Bratton: If you heard me singing it originally, my left foot is always last. It's definitely a Latin thing, and the guitarist went the direction he did, as a melodic guitar player, so the way they approached it put it in a different place. The musicians I admire are the ones who do unexpected stuff, that's what keeps everybody on their toes. Don't do something you've heard before. I don't think with this album you can say, "I've heard that before," because there's a lot of different stuff.
AllMusic: How important is it to make mistakes?
Bratton: They always say when you're playing lead, if you hit a bad note, go back and hit it again so they think you planned it. If I'm sitting there working on a song, I'll sometimes slide to a wrong note. I had a song called "Matters Like This" on my Bounce Back album, and I wrote that in the green room on the set of The Office. I was sitting there playing it, and in my mind I heard a note, and I missed it by a half-step, but I went, "Oh, that's even better than where I was going," so then I used that for the root and worked from there. So even a bad note can lead you to something very cool sometimes, as long as you cover it up well.
AllMusic: Was the rest of the cast also waiting there, watching you work out songs?
Bratton: No, this is when nobody else is in there and I'm just waiting around because I got there early. I had my guitar behind my desk, and god bless that they allowed me to do that. Greg Daniels said, "Just let him play guitar, he plays it all the time anyways." So I was constantly playing, and no one ever complained.
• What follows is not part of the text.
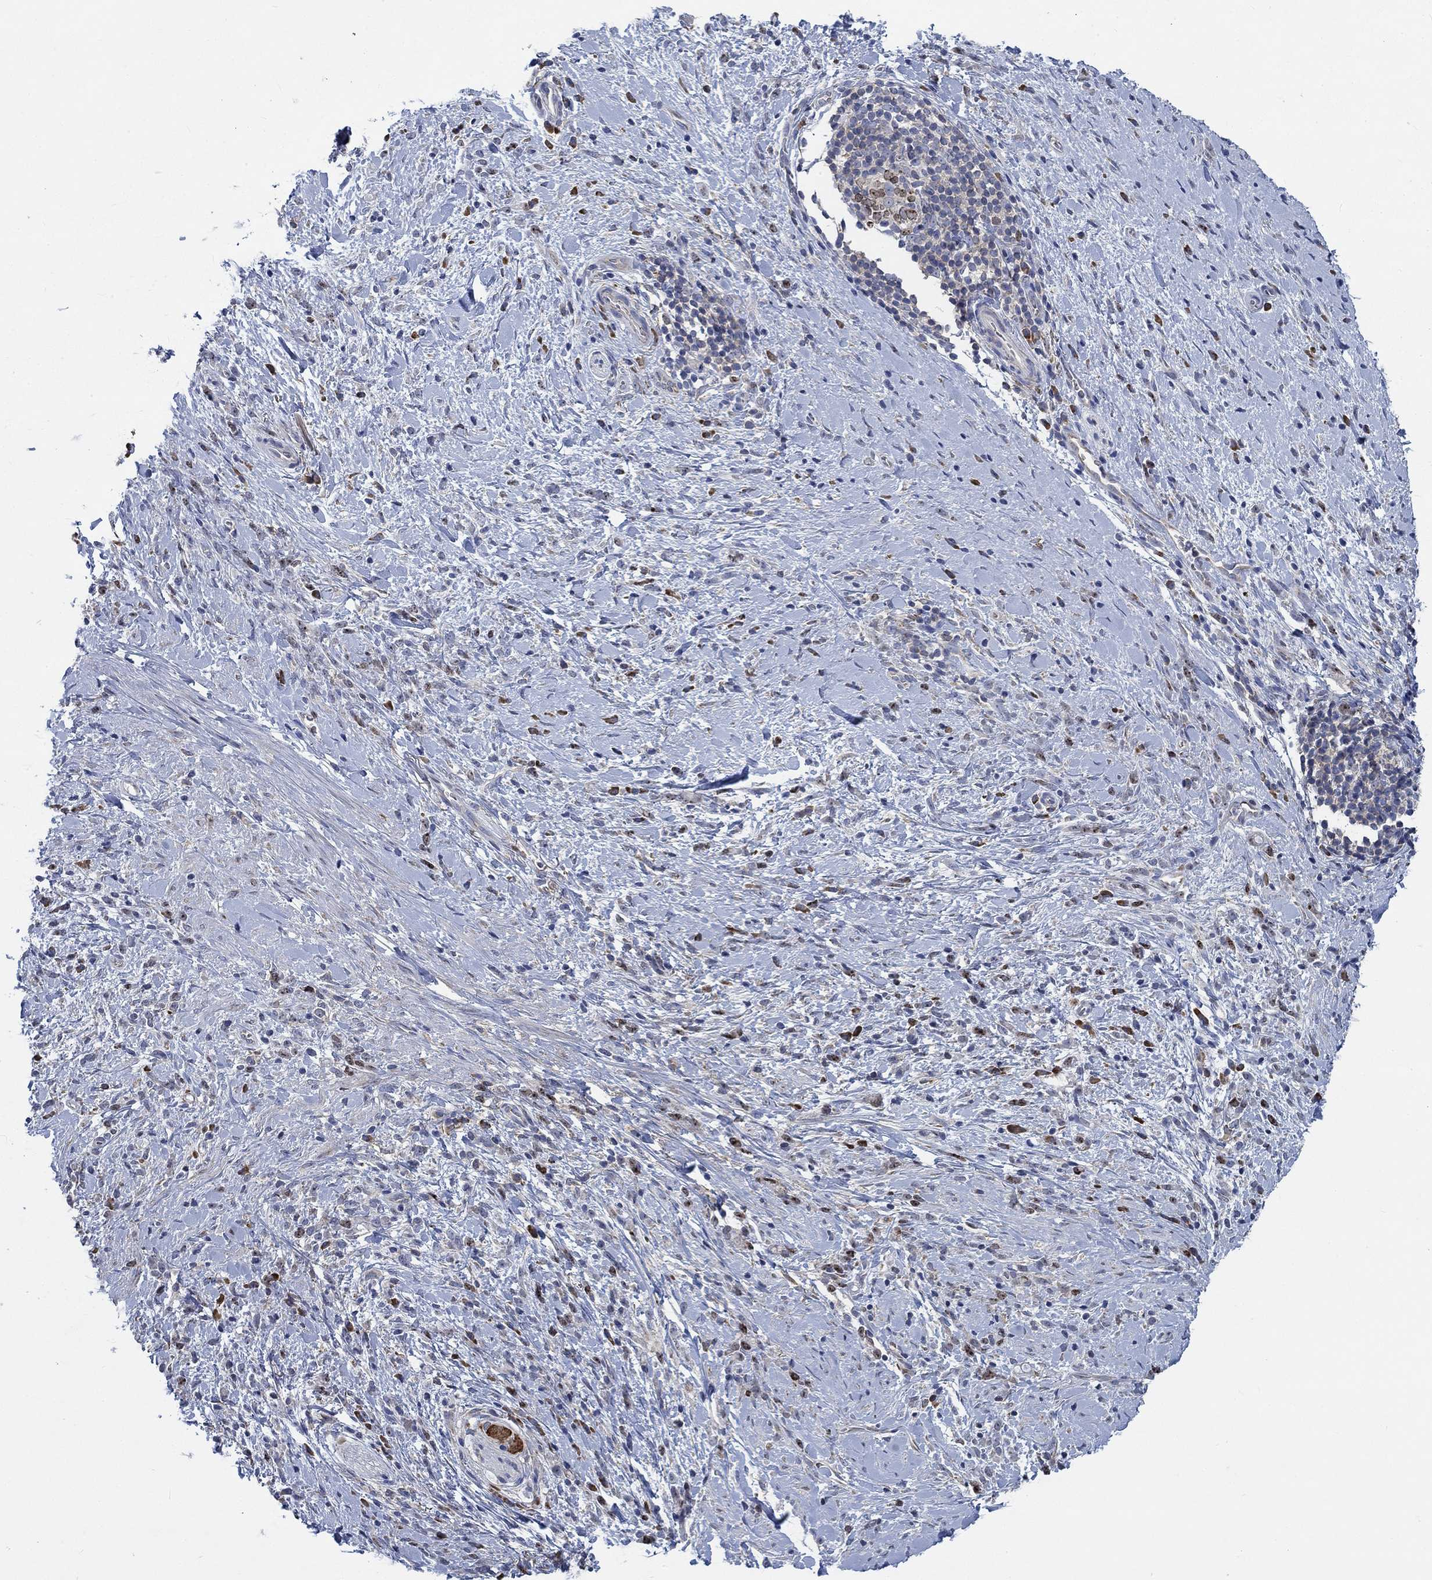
{"staining": {"intensity": "negative", "quantity": "none", "location": "none"}, "tissue": "stomach cancer", "cell_type": "Tumor cells", "image_type": "cancer", "snomed": [{"axis": "morphology", "description": "Adenocarcinoma, NOS"}, {"axis": "topography", "description": "Stomach"}], "caption": "A micrograph of stomach adenocarcinoma stained for a protein demonstrates no brown staining in tumor cells.", "gene": "MMP24", "patient": {"sex": "female", "age": 57}}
AllMusic: You've said you want this album to tap into the healing power of music; what albums have been doing that for you lately?
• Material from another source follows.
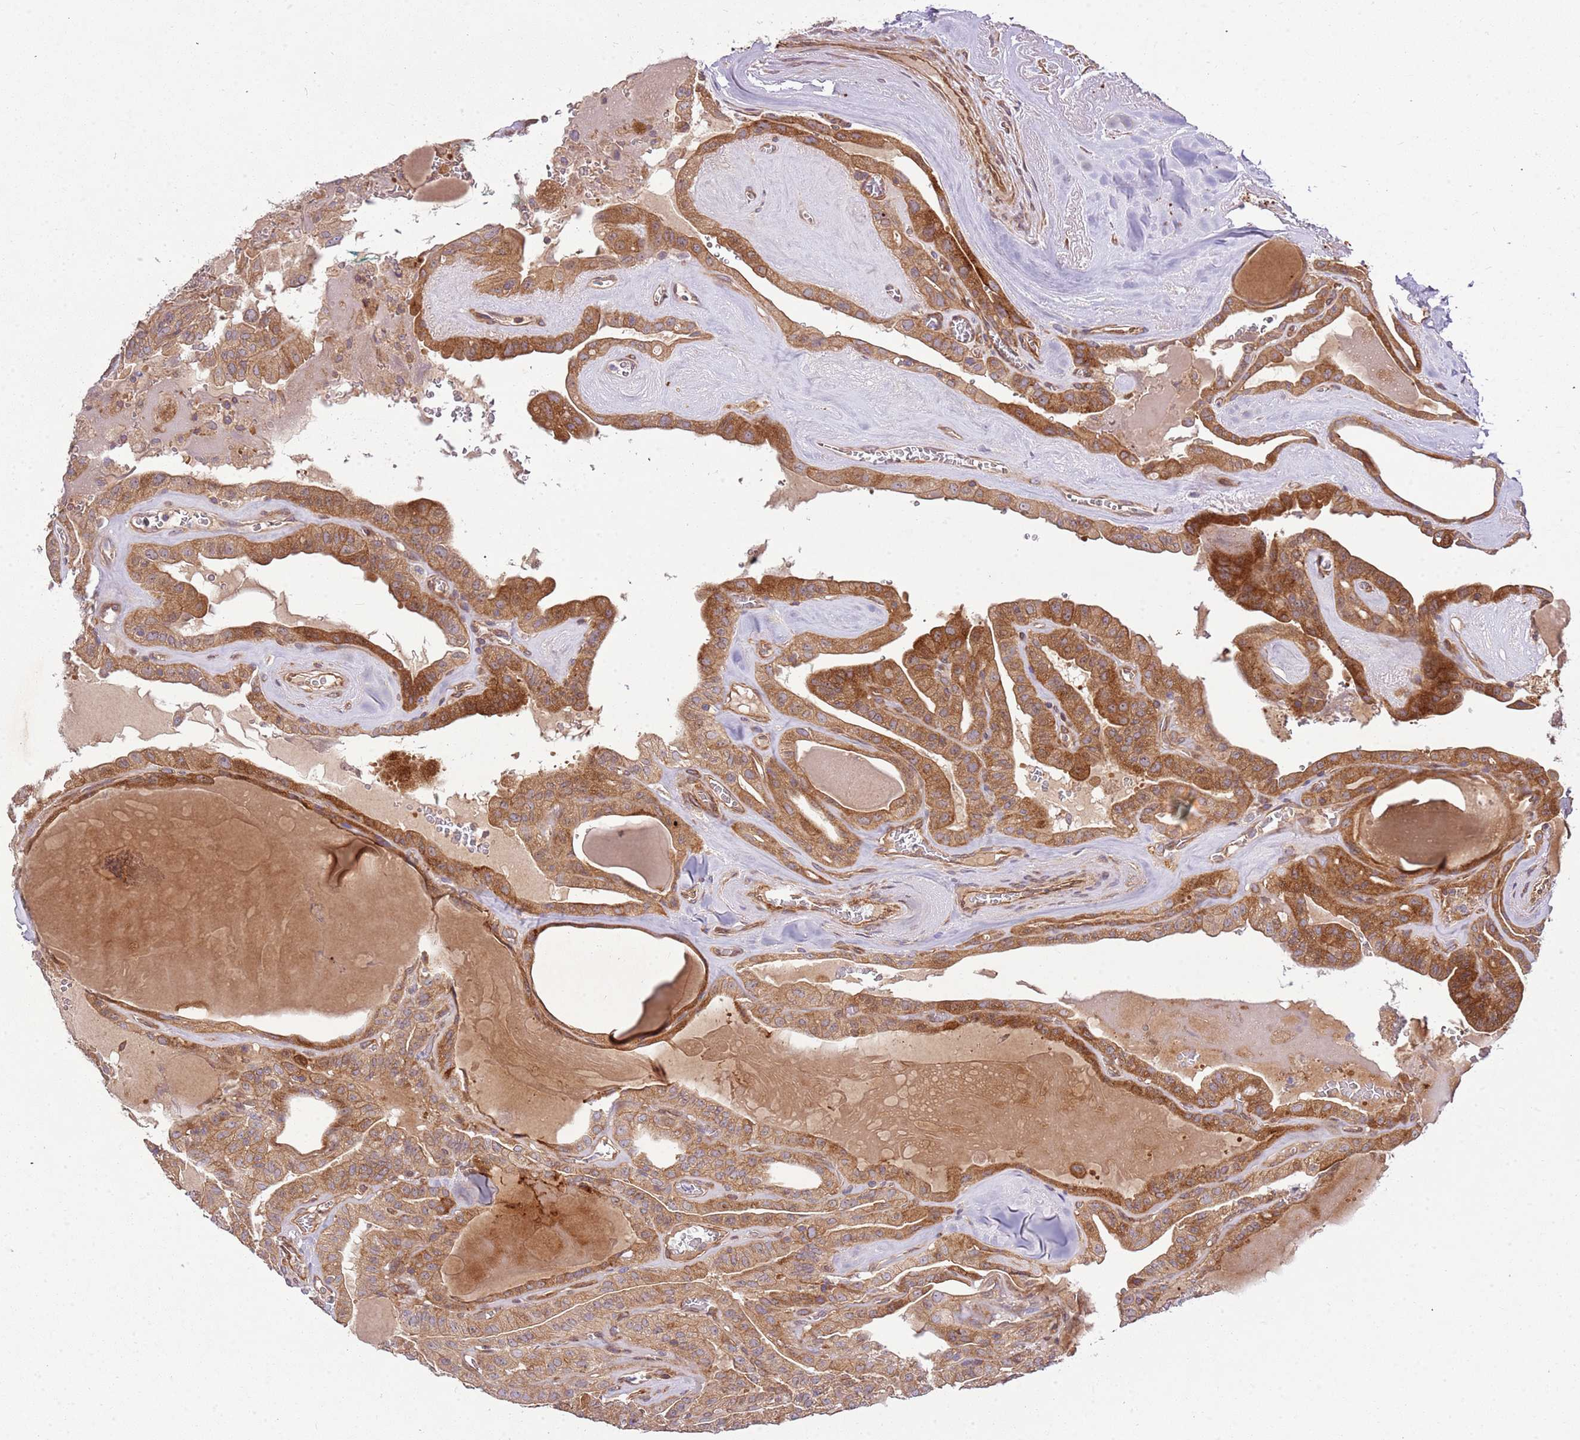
{"staining": {"intensity": "moderate", "quantity": ">75%", "location": "cytoplasmic/membranous"}, "tissue": "thyroid cancer", "cell_type": "Tumor cells", "image_type": "cancer", "snomed": [{"axis": "morphology", "description": "Papillary adenocarcinoma, NOS"}, {"axis": "topography", "description": "Thyroid gland"}], "caption": "Protein expression analysis of thyroid cancer (papillary adenocarcinoma) exhibits moderate cytoplasmic/membranous expression in about >75% of tumor cells.", "gene": "GNL1", "patient": {"sex": "male", "age": 52}}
Bratton: If I have a troubling day, I'll put on Sketches of Spain or Kind of Blue by Miles Davis. So mostly anything with Miles Davis or Bill Evans, just to put me in that beautiful, calming space. Music is healing, and I'm lucky enough to be an artist and to be able to write.
I always look at it as that thing that may not happen again. You make a movie and say, "This might be my last movie," or, "That's my last song, I don't think it's going to happen like that again." But fans will come up to me after a show and say, "We came here because of your character on The Office, but that one song meant so much to me," so I get the feeling that on some of these songs, especially the softer ones like "Right Where I Belong" and "All the Faces," that there is a healing thing to them, and that's not just me, that's anybody that touches that artistic space. Music really is therapeutic, I never doubt that.